Des œuvres religieux de James Tissot ne datent qu’à 1883,

car l’artiste ne s’occuperait avec les sujets spirituels qu’après le suicide de sa maîtresse Kathleen Newton. Jusque là, ses œuvres étaient caractérisées par des impressions vives de la haute-volée, et désormais, il commençait à peindre des images profondes et mystiques. Comme conséquence, il créait une série des illustrations d’Ancien et du Nouveau Testament qui reflètent, surtout, sa puissance créatrice impressionnante. Ce sont ces œuvres qui accompagnaient l’artiste jusqu’à sa mort et qui lui accordaient son prestige dans le monde.

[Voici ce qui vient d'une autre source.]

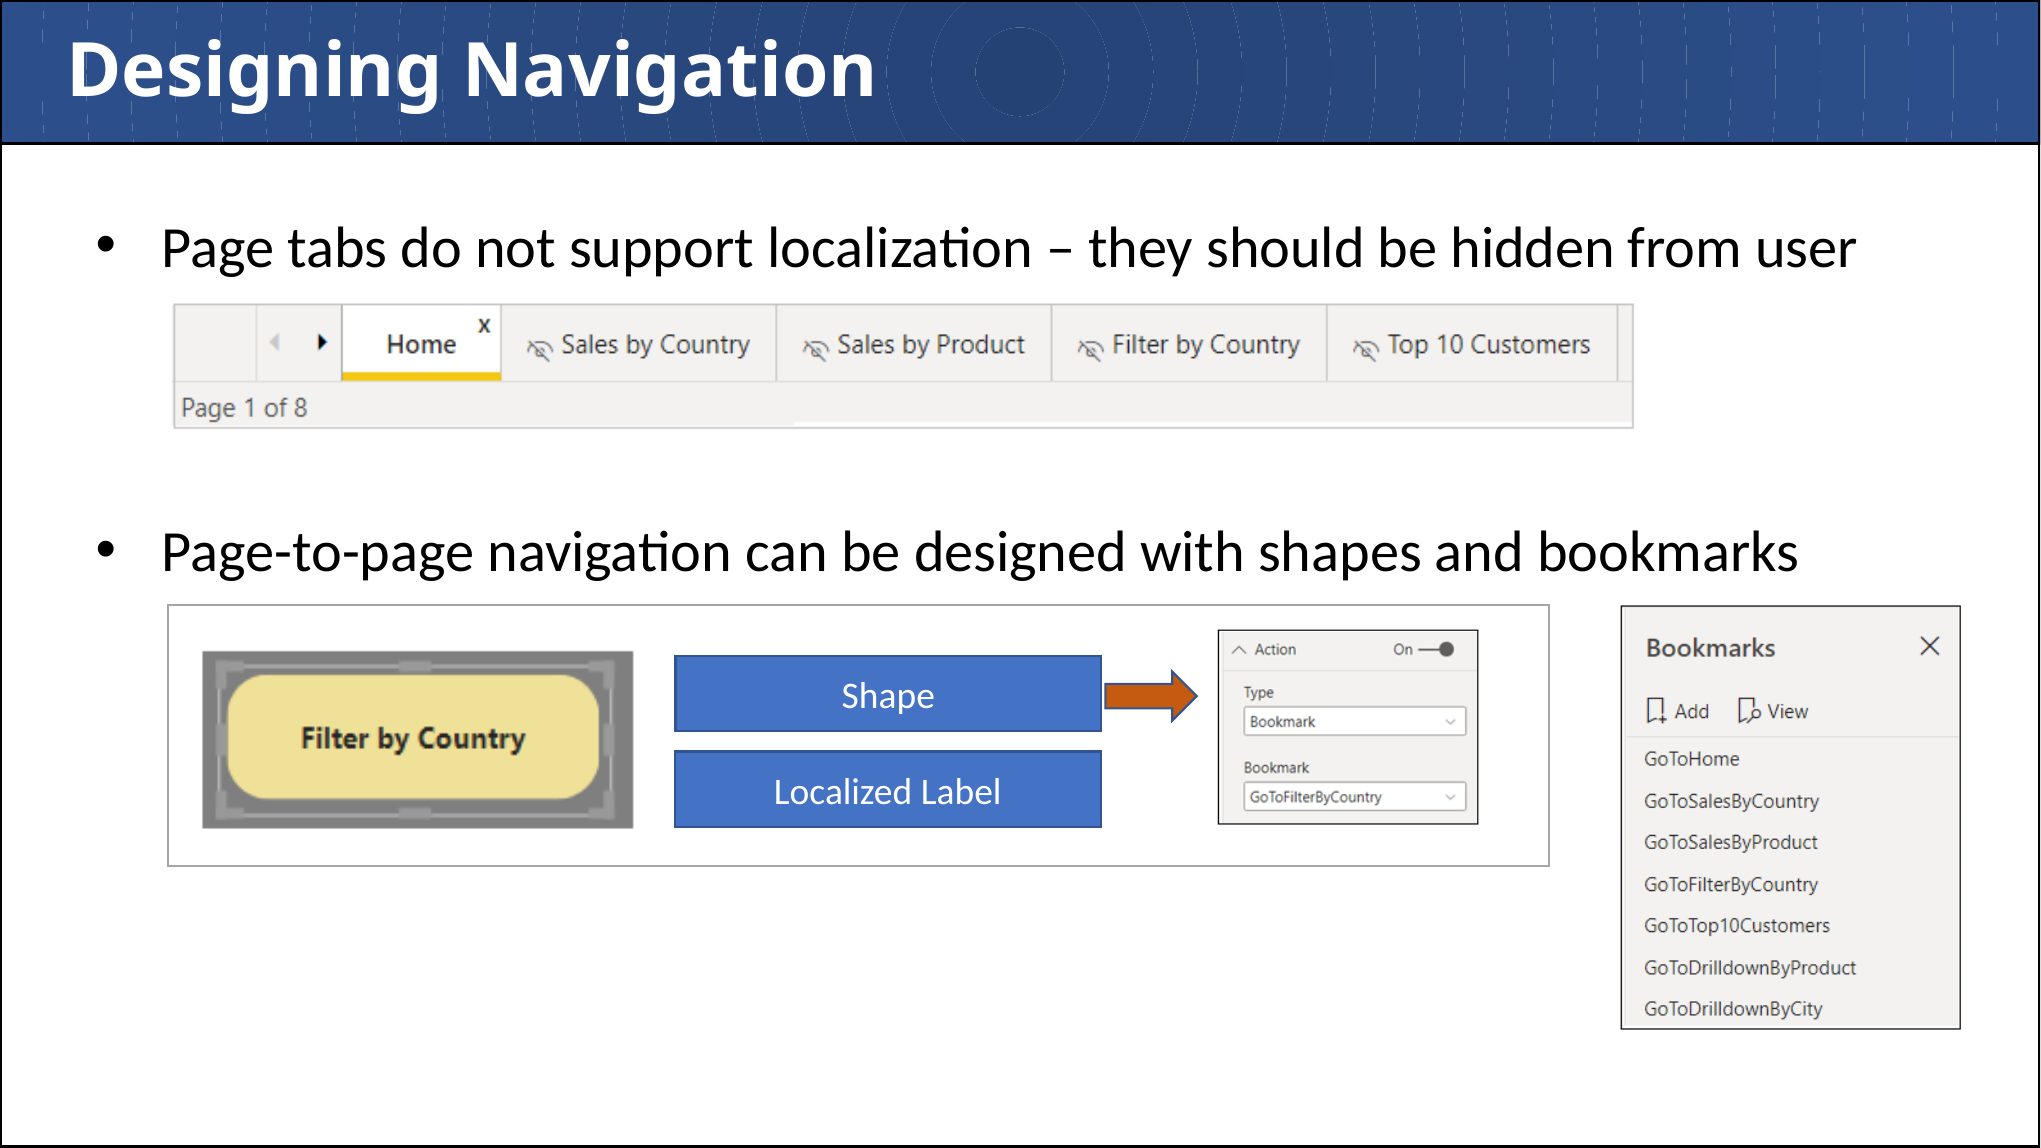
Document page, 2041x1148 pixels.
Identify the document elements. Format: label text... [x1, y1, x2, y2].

list Page tabs do not support localization – they should be hidden from user Page-to-page navigation can be designed with shapes and bookmarks [80, 201, 1988, 651]
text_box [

Tissot comptait Sir Lawrence Alma-Tadema , l’artiste néerlandais, et Edgar Degas ainsi que les frères Goncourt, des auteurs, parmi ses amis.

 

L’affiliation à la commune parisienne lui rendait extrêmement impopulaire. Toutefois, cette commune est considérée l’idéal de la démocratie des conseils!

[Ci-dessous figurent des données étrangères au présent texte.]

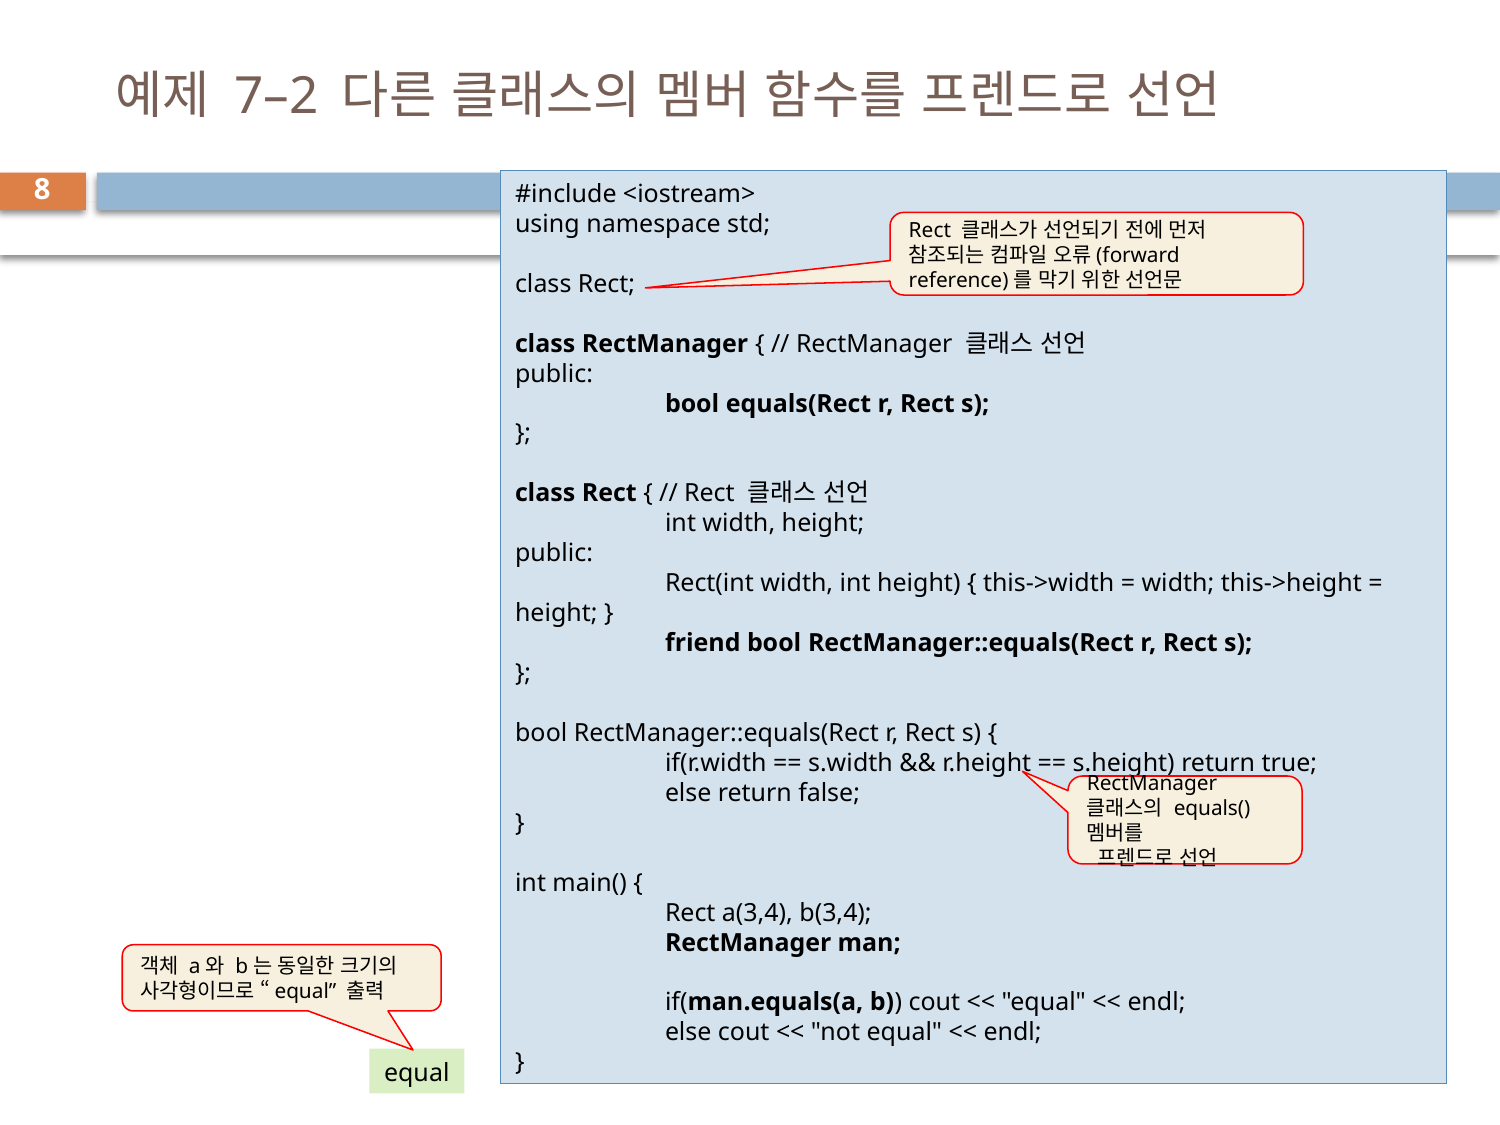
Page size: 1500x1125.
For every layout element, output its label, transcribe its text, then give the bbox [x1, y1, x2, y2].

Mais la fuite a convaincu Tissot à changer son nom, et ainsi, Jacques Joseph est devenu James Tissot. En Londres, Tissot s’est rapidement établi comme artiste, mais, en Angleterre aussi, il était un « oiseau de paradis » à cause de sa liaison avec une maîtresse divorcée.

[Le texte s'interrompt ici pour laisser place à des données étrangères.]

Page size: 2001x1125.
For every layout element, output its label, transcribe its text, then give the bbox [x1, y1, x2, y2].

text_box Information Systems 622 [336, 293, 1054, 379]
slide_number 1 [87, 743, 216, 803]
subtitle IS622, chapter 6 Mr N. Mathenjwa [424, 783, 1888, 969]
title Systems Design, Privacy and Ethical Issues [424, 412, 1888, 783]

Comme tous les artistes, il a gardé son sang-froid, d’autant plus que ses œuvres étaient désirés et populaires. Tissot, le peintre de la société parisienne, a devenu le peintre représentatif de l’Angleterre avec du talent amplectif.

Aujourd’hui, ses œuvres sont exposés à des musées bien connus à Paris, Londres, Toronto, Boston et à des autres métropoles et ne sont à peine à la disposition.

Ses gravures, imprimés, graphiques et chalcographies sont vendus aux enchères à un prix à cinq chiffres et, en plus, sont des objets de collection recherchés.

Pour ceux qui ne veulent ou ne peuvent pas acheter des originaux, une réimpression fait une alternative bon marché.

Naturellement, il est possible d’évaluer les objets avant de les acheter sur rendez-vous.